▶ **TEXT SHOWN**
-=-=-=-=-
[antlr-interest] parsing a mix of structured and free-form text

Tue Jun 27 06:56:57 PDT 2006

Hi!

Your problem sounds like the standard problem you have with comments.
You simply want to skip them. Usually you do this using the lexer.

Isn't that possible? Do you need the parser stage to really determine
which parts you can ignore and which not? If so are you really sure
this is the case?

Oliver

2006/6/20, Milan Durovic <milan at milica.com.au>:
> Hi,
>
> I am trying to use ANTLR to parse files that are mostly structured
> (being generated by another program), but here and there have some text
> that's nearly free form, as it is basically user-input. The place where
> this unstructured text appears within the structured varies, but is
> defined by the grammar.
>
> Ideally, what I would like to do, at the point in parsing when I know
> that unstructured text follows, is to simply read enough characters
> (these are fix-width fields, so I know how many I need to read), so that
> parsing of the structured text can continue.
>
> The problem here are look-ahead tokens, where Lexer goes a bit ahead of
> the parser and chews up input characters in advance.
>
> The places where this unstructured text appears are such that there's no
> need to use look-ahead tokens to decide which grammar rule to apply.
>
> I used ANTLR for some simpler things. I also used Bison and Flex before
> and used Flex states to control grabbing characters when places with
> unstructured text are approached. But I'm not that familiar with ANTLR
> to know how to do it, or whether it's possible at all.
>
> I don't know if it would be possible to get the text of look-ahead
> tokens, discard them, and force lexer to continue from a different
> position in the input stream.
>
> Any help/hints/ideas are very much welcome.
>
> Milan
>
-=-=-=-=-
▶ **DATASET ROWS**
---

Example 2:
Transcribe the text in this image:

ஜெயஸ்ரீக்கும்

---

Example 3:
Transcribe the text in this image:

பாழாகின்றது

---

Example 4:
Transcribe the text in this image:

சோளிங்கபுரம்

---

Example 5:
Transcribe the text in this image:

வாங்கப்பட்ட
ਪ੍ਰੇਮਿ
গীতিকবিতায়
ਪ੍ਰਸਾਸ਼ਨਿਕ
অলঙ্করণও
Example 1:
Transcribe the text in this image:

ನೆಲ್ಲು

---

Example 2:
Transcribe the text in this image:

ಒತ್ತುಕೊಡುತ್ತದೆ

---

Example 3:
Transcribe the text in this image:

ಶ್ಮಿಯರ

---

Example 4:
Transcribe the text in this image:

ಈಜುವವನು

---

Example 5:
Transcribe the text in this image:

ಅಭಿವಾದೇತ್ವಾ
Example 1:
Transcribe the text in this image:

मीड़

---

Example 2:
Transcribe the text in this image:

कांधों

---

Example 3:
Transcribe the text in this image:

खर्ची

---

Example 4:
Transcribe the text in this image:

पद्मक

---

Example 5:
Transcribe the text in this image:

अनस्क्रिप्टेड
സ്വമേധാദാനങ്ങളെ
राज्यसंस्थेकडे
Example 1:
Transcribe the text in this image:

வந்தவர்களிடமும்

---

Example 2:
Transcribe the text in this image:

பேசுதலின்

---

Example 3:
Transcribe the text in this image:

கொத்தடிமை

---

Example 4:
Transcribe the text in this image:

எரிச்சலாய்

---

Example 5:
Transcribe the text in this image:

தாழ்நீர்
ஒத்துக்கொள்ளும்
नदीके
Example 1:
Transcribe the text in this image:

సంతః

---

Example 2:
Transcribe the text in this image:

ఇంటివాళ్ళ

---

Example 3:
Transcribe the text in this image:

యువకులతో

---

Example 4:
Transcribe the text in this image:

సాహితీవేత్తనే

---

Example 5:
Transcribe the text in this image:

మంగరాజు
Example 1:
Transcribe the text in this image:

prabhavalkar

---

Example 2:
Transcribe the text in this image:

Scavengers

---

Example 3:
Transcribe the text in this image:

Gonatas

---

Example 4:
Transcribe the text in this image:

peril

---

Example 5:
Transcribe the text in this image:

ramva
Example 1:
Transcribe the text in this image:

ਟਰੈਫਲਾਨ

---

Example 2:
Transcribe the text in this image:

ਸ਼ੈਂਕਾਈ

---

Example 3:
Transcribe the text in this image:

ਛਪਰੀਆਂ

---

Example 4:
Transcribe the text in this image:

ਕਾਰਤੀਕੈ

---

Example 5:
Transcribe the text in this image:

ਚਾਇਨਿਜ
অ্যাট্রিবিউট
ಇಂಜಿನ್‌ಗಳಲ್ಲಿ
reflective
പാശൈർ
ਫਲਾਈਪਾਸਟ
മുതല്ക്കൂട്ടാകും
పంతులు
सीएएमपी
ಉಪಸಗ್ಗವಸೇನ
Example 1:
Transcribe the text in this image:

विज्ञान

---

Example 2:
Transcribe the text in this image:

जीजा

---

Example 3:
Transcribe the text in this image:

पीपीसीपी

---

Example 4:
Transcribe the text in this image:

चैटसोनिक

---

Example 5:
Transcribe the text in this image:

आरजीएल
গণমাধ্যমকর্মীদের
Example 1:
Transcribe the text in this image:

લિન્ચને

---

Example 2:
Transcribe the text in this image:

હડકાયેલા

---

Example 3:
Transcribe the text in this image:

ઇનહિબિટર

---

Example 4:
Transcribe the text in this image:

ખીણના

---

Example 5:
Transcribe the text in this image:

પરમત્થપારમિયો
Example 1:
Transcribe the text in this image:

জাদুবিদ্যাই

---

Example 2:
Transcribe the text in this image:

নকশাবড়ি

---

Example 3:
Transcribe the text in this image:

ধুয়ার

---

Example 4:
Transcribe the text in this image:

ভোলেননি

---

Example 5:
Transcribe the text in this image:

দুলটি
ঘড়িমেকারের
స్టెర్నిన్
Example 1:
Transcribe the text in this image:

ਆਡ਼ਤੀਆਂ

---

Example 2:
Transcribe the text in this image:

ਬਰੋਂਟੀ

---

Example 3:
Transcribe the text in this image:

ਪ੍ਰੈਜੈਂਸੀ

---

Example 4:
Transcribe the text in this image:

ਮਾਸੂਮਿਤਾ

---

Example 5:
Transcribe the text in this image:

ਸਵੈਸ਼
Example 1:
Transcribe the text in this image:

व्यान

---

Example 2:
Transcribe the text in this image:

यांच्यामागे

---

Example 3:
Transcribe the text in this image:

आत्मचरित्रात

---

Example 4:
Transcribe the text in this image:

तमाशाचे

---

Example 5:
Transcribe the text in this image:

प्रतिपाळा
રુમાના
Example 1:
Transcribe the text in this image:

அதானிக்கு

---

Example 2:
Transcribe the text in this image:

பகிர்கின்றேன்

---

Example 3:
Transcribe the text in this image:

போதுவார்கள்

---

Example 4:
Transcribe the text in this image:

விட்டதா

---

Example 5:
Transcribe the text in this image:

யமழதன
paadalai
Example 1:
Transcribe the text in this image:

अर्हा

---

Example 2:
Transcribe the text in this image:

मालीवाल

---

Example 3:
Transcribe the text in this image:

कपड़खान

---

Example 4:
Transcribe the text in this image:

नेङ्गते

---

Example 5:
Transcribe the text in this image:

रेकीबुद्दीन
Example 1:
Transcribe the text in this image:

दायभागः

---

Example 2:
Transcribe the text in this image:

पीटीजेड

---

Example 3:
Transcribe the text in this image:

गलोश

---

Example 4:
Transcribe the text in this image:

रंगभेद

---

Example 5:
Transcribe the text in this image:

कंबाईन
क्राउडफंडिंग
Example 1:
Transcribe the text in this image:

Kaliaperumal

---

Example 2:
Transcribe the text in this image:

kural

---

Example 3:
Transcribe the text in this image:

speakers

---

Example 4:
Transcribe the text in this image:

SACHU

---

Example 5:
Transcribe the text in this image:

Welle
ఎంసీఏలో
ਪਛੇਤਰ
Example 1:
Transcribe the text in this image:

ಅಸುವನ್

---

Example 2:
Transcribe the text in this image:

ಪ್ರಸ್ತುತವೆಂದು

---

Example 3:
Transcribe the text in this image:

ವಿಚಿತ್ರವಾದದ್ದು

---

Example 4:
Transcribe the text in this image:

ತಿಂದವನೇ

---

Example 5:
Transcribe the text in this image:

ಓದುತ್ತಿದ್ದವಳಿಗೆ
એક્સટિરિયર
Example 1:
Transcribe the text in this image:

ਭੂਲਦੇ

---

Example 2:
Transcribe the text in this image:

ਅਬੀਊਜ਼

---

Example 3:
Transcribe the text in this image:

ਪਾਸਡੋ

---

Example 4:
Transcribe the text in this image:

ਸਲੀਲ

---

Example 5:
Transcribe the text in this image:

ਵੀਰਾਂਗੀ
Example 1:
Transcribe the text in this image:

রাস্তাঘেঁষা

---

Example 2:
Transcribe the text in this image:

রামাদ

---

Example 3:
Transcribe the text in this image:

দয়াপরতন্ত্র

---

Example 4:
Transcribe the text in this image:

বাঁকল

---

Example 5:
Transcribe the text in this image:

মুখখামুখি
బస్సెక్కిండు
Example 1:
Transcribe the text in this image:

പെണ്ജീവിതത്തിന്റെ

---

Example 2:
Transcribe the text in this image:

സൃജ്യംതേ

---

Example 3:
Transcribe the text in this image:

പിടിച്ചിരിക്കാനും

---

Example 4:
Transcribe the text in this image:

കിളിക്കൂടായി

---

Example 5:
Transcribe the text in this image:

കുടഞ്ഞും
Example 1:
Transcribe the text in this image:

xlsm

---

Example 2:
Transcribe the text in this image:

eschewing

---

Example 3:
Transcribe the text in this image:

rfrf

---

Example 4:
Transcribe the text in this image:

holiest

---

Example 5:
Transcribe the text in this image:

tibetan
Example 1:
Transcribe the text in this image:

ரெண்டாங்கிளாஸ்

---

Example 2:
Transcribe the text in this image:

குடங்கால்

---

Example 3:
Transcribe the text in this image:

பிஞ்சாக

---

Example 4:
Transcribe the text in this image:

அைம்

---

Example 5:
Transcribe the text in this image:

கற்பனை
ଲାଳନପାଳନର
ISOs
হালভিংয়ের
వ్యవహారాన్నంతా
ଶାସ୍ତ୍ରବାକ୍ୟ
-=-=-=-=-
▶ **WHAT THE TASK REQUIRES**
Write out the passage of the ANTLR thread from "Tue Jun 27 06:56:57" to "is the case?", word for word. The rows are not needed here.

▶ **RESULT**
Tue Jun 27 06:56:57 PDT 2006

Hi!

Your problem sounds like the standard problem you have with comments.
You simply want to skip them. Usually you do this using the lexer.

Isn't that possible? Do you need the parser stage to really determine
which parts you can ignore and which not? If so are you really sure
this is the case?